Nikt chyba nie ma wątpliwości co do tego, że Jaron Ennis (29-0-0) to czołowy pięściarz świata. Amerykanin, startujący w wadze półśredniej (welterweight), jednej z najmocniej obsadzonych kategorii wagowych w światowym boksie zawodowym, plasuje się na czołowych pozycjach wszystkich mistrzowskich federacji (3 miejsce WBC, 2 miejsce WBA, 2 miejsce WBO, 1 miejsce IBF), jednakże póki co nadal cierpliwie czeka na walkę o pełnoprawny tytuł mistrza świata.

Uważam, że jestem wystarczająco wysoko w rankingach. Może mówię trochę więcej, ale nie mówię też dużo, tylko delikatnie kąsam. Nie muszę szczekać. Przemawiam w ringu. – mówi 25 latek.

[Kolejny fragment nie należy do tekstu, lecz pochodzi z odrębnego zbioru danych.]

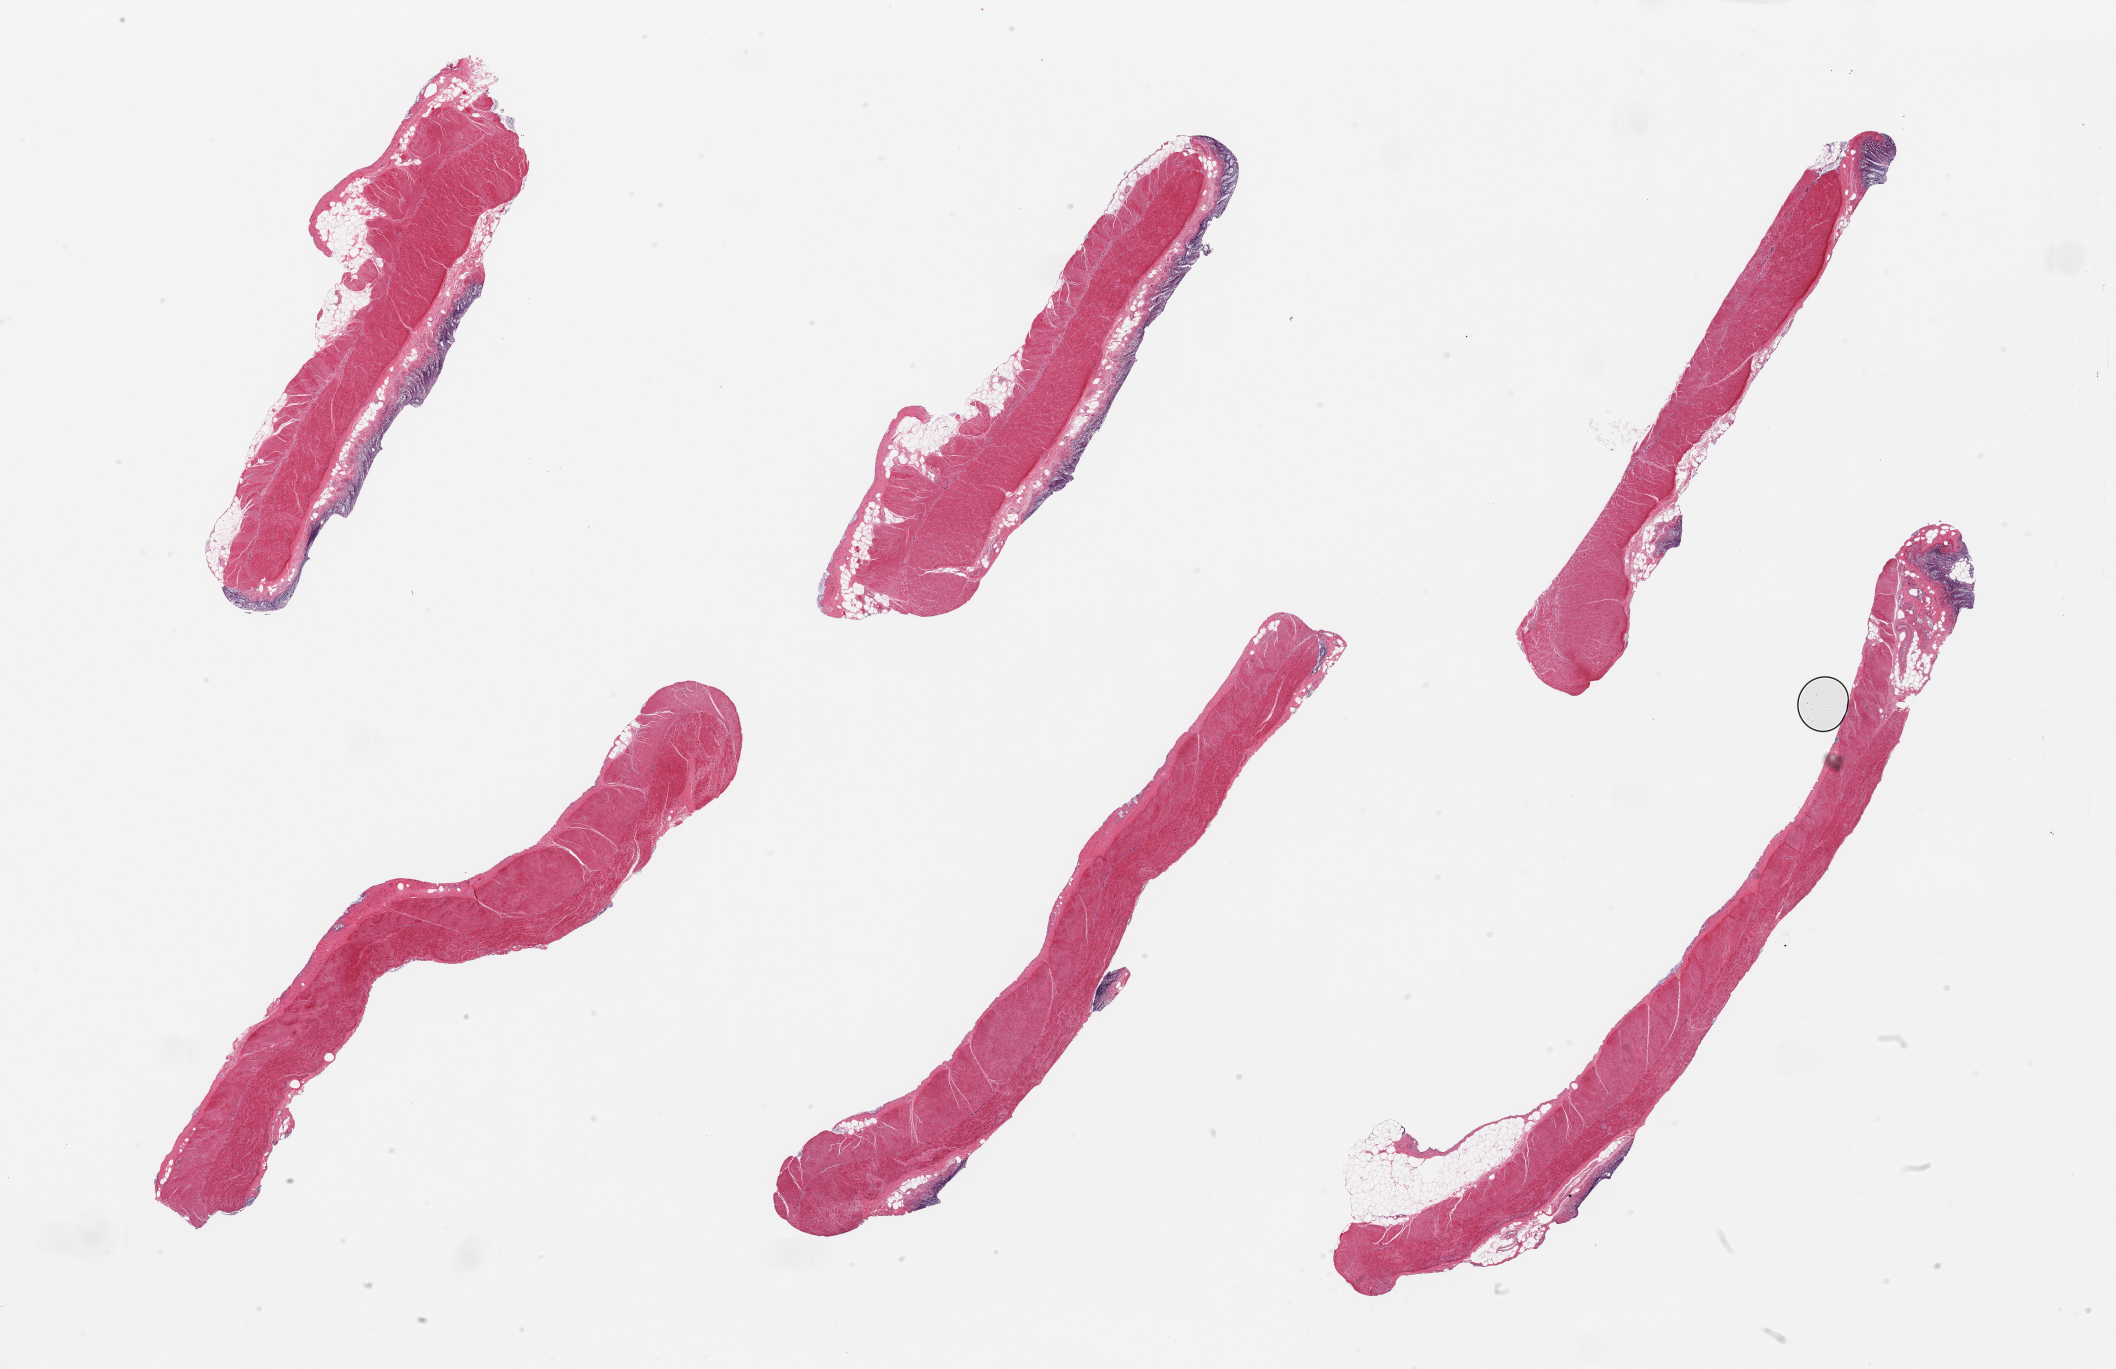
Whole-slide image, haematoxylin and eosin stain — whole scanned area (about 33.5 x 21.7 mm) shown as a low-resolution overview, PAXgene-fixed, paraffin-embedded tissue, sampled site (target tissue): sigmoid colon, tissue donor sample. Male donor.
Pathologist's review note for this sample: 6 pieces, trace contaminant autolyzed mucosa.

Pięściarz z Filadelfii (Pennsylvania, Stany Zjednoczone) swoją następną walkę ma stoczyć planowo już za niewiele ponad tydzień (7 stycznia), podczas gali Premier Boxing Champions w Waszyngtonie (DC, Stany Zjednoczone), gdzie głównym wydarzeniem ma być pojedynek pomiędzy posiadaczem pasa WBA “Regular” kategorii lekkiej (lightweight) Gervontą Davisem (27-0-0), a Luisem Hectorem Garcią (18-0-0). Rywalem Ennisa będzie Karen Chukhadzhian (21-1-0), dla którego będzie to debiut na amerykańskim ringu. Stawką pojedynku będzie tymczasowy tytuł IBF, a zwycięzca znacznie przybliży się do walki o pełnoprawne mistrzostwo świata, w którego posiadaniu pozostaje nieprzerwalnie od 2017 roku, Errol Spence Jr (28-0-0).